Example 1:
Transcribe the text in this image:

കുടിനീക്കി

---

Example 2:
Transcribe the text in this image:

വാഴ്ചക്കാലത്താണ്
______________________________
### [Exercise details]
Take the entries and print them exactly. Keep every line.

### [Finished exercise]
Example 1:
Transcribe the text in this image:

കുടിനീക്കി

---

Example 2:
Transcribe the text in this image:

വാഴ്ചക്കാലത്താണ്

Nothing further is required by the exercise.